# WHAT TO WORK ON
A word-for-word transcript of the closing lines is required: from the one with "X134112000Y-120904000D03*" through the final line of the data.

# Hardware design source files
..........

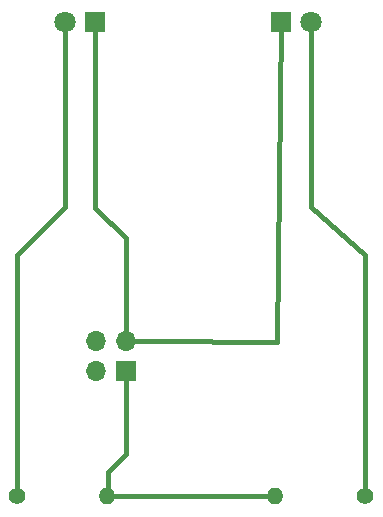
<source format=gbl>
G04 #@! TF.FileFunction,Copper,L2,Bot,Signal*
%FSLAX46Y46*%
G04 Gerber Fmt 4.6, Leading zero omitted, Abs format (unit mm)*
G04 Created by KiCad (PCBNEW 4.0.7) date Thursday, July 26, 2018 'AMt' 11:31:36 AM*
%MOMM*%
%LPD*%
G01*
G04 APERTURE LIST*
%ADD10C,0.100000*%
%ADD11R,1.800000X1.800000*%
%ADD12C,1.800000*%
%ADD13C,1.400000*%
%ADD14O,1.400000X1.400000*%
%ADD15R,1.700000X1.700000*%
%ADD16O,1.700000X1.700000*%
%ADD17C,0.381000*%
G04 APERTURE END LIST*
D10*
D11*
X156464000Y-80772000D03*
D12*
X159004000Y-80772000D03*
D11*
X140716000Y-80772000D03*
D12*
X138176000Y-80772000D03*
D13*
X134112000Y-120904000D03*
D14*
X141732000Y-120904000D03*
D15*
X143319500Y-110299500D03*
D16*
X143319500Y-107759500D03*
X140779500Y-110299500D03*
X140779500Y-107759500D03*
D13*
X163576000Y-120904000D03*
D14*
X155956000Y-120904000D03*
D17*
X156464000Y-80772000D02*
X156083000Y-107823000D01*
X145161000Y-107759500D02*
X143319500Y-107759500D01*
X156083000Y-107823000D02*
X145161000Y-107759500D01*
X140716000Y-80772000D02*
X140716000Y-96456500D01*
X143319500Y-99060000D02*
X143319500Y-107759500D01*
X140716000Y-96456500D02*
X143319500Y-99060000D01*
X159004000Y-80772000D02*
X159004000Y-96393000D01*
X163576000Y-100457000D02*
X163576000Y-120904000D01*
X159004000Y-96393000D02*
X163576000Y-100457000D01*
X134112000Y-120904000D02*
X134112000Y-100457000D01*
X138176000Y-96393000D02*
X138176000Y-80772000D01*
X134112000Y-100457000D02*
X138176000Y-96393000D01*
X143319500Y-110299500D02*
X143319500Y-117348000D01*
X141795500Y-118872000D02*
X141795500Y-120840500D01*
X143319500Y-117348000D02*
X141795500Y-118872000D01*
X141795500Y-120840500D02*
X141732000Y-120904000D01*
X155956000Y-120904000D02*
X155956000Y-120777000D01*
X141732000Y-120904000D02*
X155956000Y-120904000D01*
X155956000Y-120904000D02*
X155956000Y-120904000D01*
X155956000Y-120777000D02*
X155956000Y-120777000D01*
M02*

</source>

..........

# RESULT OF THE EXERCISE
X134112000Y-120904000D03*
D14*
X141732000Y-120904000D03*
D15*
X143319500Y-110299500D03*
D16*
X143319500Y-107759500D03*
X140779500Y-110299500D03*
X140779500Y-107759500D03*
D13*
X163576000Y-120904000D03*
D14*
X155956000Y-120904000D03*
D17*
X156464000Y-80772000D02*
X156083000Y-107823000D01*
X145161000Y-107759500D02*
X143319500Y-107759500D01*
X156083000Y-107823000D02*
X145161000Y-107759500D01*
X140716000Y-80772000D02*
X140716000Y-96456500D01*
X143319500Y-99060000D02*
X143319500Y-107759500D01*
X140716000Y-96456500D02*
X143319500Y-99060000D01*
X159004000Y-80772000D02*
X159004000Y-96393000D01*
X163576000Y-100457000D02*
X163576000Y-120904000D01*
X159004000Y-96393000D02*
X163576000Y-100457000D01*
X134112000Y-120904000D02*
X134112000Y-100457000D01*
X138176000Y-96393000D02*
X138176000Y-80772000D01*
X134112000Y-100457000D02*
X138176000Y-96393000D01*
X143319500Y-110299500D02*
X143319500Y-117348000D01*
X141795500Y-118872000D02*
X141795500Y-120840500D01*
X143319500Y-117348000D02*
X141795500Y-118872000D01*
X141795500Y-120840500D02*
X141732000Y-120904000D01*
X155956000Y-120904000D02*
X155956000Y-120777000D01*
X141732000Y-120904000D02*
X155956000Y-120904000D01*
X155956000Y-120904000D02*
X155956000Y-120904000D01*
X155956000Y-120777000D02*
X155956000Y-120777000D01*
M02*

</source>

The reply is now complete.